■ **What needs to be done**
Up to and including the line bearing "right hip: (84, 191)", output every line of the entries exactly as written, starting from the first; pictures stay out.

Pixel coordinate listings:
►
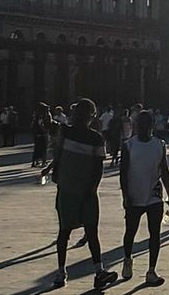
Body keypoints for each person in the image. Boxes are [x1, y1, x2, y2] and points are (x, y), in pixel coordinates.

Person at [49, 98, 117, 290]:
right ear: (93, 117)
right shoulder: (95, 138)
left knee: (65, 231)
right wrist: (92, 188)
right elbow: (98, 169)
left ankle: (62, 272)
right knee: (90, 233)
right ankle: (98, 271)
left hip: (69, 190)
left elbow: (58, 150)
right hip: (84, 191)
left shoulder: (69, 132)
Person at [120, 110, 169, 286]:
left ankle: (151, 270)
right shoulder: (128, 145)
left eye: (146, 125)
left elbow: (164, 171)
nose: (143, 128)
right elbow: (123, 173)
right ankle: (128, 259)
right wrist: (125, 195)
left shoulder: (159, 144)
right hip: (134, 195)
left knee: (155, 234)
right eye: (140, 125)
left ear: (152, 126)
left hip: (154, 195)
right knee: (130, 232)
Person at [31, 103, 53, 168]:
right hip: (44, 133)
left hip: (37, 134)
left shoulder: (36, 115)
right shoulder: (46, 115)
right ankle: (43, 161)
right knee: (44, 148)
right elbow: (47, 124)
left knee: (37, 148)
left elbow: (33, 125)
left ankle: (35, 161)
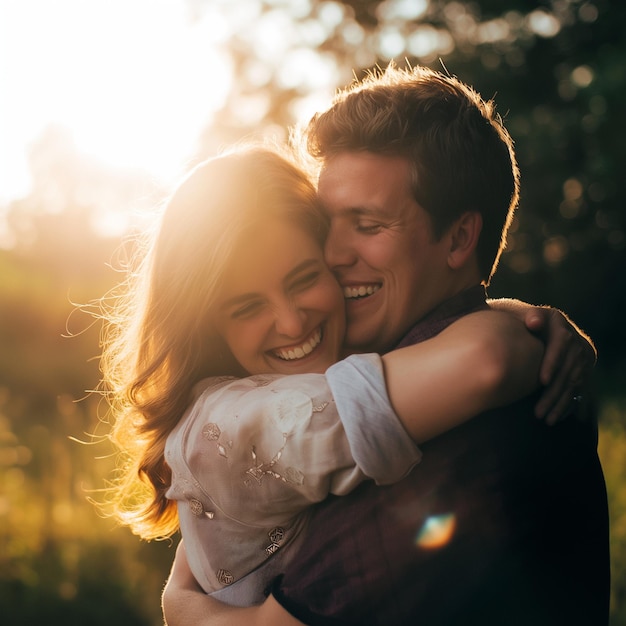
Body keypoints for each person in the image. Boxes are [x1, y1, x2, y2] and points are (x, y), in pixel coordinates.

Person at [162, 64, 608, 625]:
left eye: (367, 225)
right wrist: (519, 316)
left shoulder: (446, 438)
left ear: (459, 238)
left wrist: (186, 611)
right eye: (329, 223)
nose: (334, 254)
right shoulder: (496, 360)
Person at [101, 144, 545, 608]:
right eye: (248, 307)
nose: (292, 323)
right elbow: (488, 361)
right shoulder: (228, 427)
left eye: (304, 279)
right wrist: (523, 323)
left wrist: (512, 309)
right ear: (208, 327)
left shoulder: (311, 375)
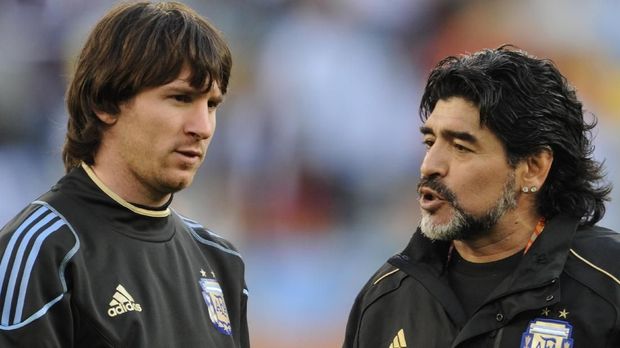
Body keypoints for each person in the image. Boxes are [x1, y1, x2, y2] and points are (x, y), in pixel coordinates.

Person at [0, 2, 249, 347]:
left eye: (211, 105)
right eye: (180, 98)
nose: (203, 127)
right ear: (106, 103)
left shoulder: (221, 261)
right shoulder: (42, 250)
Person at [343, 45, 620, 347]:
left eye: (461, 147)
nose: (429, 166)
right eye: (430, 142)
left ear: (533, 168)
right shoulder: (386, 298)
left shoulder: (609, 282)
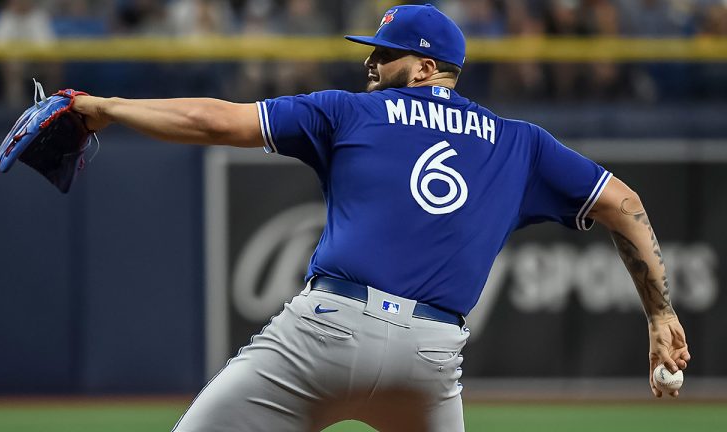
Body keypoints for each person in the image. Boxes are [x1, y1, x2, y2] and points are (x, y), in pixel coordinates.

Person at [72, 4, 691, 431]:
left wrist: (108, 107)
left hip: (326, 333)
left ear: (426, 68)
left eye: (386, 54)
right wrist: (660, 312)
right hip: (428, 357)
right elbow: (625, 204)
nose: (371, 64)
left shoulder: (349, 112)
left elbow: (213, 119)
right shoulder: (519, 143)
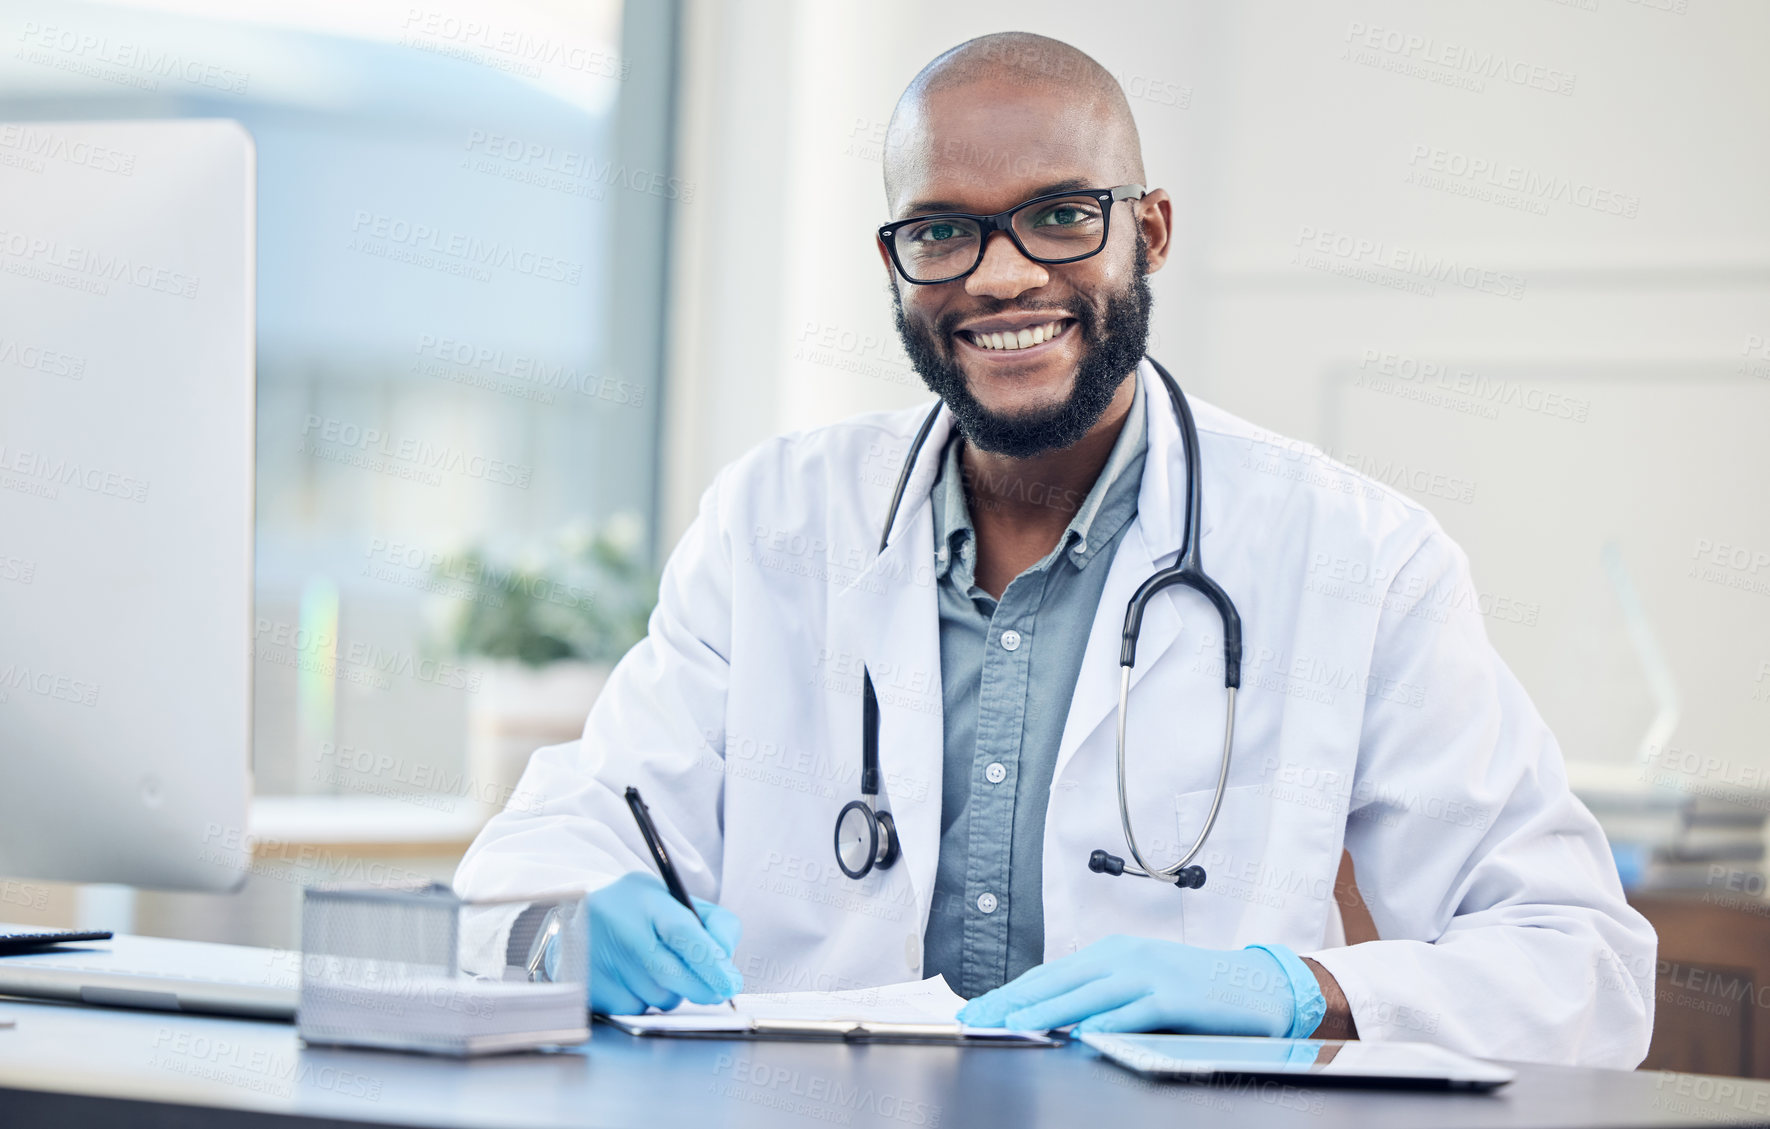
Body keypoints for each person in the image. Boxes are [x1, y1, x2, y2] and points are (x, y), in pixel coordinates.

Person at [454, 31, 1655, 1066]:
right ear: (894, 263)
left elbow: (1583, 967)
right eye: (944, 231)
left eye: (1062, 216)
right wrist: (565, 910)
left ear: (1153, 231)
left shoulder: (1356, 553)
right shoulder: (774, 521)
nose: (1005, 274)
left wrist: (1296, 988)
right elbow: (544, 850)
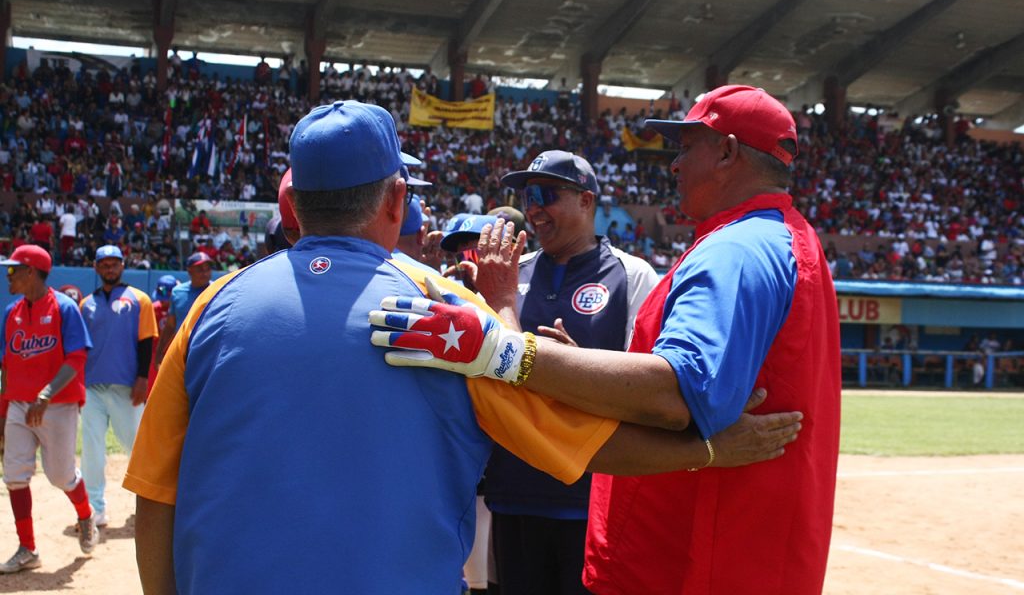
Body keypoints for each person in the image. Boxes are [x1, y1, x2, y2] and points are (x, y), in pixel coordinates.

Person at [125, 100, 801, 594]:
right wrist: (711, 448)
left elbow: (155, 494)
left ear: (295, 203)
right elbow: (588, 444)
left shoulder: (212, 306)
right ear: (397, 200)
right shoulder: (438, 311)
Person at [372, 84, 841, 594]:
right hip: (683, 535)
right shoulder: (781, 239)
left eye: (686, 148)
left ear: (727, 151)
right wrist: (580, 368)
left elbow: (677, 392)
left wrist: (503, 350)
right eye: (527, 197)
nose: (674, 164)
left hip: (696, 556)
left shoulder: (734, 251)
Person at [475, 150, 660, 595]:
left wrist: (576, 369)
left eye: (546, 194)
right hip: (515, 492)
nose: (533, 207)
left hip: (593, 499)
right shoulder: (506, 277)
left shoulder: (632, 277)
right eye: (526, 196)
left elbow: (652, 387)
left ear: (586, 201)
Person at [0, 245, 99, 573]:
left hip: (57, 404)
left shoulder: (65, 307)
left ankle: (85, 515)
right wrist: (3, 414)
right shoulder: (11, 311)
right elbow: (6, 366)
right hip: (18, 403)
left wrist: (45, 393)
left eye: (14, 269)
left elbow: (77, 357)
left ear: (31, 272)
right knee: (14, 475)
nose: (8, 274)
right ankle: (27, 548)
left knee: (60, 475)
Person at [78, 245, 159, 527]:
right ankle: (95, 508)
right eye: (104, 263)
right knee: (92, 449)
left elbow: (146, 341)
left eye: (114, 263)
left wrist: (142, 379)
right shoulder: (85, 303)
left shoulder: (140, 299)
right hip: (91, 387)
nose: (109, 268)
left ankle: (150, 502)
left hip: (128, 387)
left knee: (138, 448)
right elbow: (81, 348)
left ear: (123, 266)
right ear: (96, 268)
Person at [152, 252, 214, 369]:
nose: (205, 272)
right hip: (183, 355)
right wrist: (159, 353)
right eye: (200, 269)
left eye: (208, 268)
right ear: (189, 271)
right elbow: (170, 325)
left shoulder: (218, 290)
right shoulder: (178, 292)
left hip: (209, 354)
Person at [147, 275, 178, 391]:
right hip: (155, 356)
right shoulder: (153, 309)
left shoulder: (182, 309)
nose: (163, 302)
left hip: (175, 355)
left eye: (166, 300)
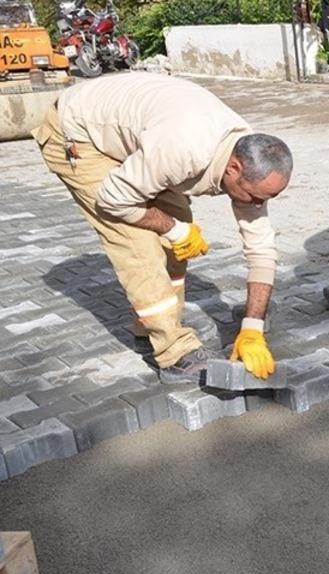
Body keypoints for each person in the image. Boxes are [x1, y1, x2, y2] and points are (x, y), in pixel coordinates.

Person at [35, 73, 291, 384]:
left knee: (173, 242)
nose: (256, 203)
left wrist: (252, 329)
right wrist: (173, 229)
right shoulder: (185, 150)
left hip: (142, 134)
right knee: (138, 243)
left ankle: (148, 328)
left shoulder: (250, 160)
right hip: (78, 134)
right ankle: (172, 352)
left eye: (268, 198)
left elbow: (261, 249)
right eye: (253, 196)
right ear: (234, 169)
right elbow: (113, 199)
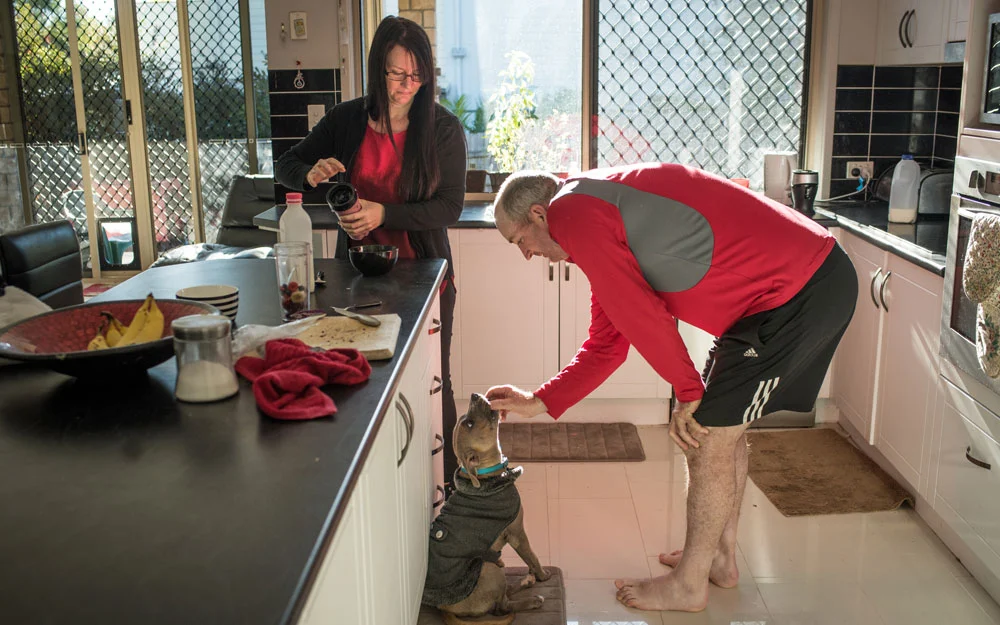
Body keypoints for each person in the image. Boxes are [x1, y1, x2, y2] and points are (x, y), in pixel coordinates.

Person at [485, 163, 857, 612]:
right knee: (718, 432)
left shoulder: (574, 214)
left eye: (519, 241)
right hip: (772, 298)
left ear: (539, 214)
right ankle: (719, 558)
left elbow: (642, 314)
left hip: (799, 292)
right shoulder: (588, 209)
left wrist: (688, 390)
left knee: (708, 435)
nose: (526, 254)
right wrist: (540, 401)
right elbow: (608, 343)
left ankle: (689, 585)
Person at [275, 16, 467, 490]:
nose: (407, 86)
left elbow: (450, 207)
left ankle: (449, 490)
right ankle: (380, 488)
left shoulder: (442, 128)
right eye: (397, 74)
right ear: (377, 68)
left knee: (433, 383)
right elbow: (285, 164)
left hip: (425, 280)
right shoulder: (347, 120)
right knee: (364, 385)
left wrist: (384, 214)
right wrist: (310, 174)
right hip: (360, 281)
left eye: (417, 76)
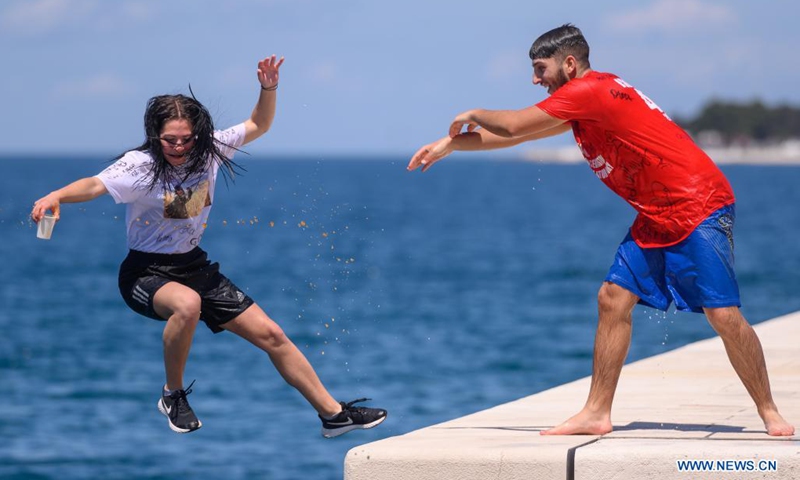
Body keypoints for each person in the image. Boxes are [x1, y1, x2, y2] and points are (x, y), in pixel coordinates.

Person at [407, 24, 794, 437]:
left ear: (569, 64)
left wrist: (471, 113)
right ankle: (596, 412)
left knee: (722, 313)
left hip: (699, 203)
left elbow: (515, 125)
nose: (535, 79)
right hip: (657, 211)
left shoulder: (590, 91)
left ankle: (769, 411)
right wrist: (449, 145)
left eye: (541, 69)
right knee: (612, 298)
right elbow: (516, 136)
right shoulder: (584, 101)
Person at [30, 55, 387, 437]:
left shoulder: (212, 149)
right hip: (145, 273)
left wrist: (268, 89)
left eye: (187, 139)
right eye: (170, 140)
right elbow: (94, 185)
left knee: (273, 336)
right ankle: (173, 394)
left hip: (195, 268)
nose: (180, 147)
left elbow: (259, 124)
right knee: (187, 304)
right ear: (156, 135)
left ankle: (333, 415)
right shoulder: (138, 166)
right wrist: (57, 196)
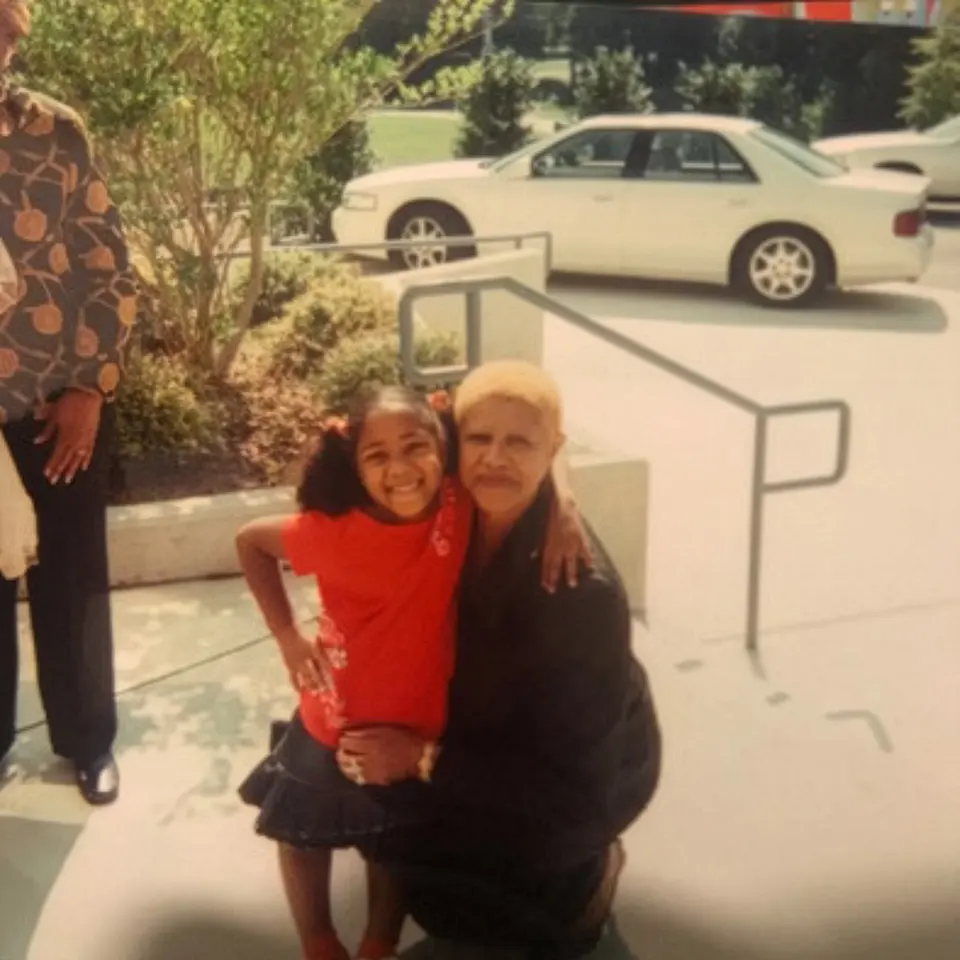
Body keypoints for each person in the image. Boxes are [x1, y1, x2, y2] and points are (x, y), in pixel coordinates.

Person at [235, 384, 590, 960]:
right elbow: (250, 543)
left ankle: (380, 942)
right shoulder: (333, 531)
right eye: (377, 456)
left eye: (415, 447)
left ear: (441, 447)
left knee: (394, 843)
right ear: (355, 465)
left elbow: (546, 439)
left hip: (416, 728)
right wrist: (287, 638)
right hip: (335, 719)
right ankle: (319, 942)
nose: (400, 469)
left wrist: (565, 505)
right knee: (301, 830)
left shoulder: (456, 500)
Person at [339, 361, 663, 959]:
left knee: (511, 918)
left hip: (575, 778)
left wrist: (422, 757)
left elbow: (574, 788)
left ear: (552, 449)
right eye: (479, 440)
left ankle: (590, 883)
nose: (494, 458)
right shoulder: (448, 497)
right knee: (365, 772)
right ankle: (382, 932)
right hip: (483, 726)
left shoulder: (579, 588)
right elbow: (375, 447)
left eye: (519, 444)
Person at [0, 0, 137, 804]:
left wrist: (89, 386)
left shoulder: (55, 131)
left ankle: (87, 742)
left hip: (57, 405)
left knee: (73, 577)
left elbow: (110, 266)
◄
■ **Expected answer**
Body keypoints for each person in the image. Boxes are [x1, y1, x2, y2] and points are (x, y), in pixel coordinates.

Person at [49, 98, 117, 290]:
right ear: (93, 117)
right shoulder: (95, 138)
left knee: (65, 231)
right wrist: (92, 188)
right elbow: (98, 169)
left ankle: (62, 272)
right knee: (90, 233)
right ankle: (98, 271)
left hip: (69, 190)
left elbow: (58, 150)
right hip: (84, 191)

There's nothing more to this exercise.